Copy every line of the entries that includes the word "Сверло".
---------------
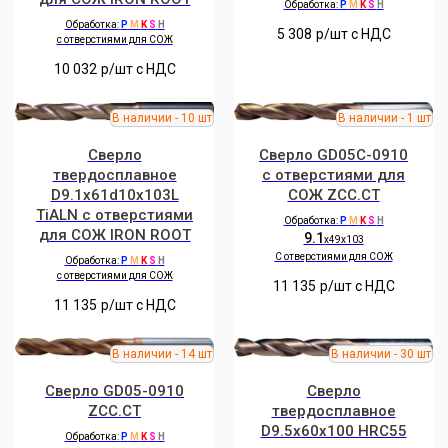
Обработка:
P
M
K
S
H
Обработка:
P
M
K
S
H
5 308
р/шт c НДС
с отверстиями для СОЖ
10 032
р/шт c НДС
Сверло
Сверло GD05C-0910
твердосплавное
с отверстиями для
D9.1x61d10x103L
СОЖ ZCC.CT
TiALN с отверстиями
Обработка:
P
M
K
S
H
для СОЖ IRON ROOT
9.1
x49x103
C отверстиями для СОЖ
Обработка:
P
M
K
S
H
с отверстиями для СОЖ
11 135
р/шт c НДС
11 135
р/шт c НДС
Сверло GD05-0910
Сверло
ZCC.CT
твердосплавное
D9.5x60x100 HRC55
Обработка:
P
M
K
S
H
---------------
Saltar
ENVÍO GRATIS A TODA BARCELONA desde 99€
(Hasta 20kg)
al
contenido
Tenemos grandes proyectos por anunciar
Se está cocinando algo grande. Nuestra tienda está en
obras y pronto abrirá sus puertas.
---------------
- Response to this exercise:
Сверло
Сверло GD05C-0910
Сверло GD05-0910
Сверло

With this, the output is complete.